Start of Block
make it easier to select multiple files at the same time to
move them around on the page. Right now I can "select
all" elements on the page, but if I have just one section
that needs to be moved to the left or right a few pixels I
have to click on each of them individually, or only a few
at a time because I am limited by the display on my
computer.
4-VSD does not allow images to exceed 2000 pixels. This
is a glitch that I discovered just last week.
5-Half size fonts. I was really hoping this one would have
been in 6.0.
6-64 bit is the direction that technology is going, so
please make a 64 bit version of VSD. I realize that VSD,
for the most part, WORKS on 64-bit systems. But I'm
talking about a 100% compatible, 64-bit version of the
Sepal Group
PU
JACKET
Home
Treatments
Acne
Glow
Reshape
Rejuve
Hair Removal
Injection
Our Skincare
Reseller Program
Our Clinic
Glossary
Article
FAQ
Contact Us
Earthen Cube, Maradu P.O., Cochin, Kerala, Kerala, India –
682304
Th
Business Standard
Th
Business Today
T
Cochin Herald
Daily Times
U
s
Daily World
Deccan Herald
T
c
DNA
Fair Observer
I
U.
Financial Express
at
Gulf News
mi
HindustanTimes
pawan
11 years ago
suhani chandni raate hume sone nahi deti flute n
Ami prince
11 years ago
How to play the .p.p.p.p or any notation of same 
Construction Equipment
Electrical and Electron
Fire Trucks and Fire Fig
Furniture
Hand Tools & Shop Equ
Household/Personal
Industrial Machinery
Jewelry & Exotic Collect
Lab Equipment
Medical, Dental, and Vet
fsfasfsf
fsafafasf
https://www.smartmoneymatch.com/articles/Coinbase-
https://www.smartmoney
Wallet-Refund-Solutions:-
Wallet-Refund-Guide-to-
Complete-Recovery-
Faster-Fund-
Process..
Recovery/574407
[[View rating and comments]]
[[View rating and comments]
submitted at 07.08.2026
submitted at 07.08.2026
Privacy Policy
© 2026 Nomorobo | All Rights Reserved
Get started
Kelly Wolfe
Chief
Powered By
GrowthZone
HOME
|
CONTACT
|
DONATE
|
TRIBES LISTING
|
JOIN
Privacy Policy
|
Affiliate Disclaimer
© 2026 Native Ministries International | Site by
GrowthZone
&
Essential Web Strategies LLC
End of Block
ASSIGNMENT: Exactly as written, reproduce the lines of the data above from the first line through the line where "4-VSD does not" appears.

RESPONSE:
make it easier to select multiple files at the same time to
move them around on the page. Right now I can "select
all" elements on the page, but if I have just one section
that needs to be moved to the left or right a few pixels I
have to click on each of them individually, or only a few
at a time because I am limited by the display on my
computer.
4-VSD does not allow images to exceed 2000 pixels. This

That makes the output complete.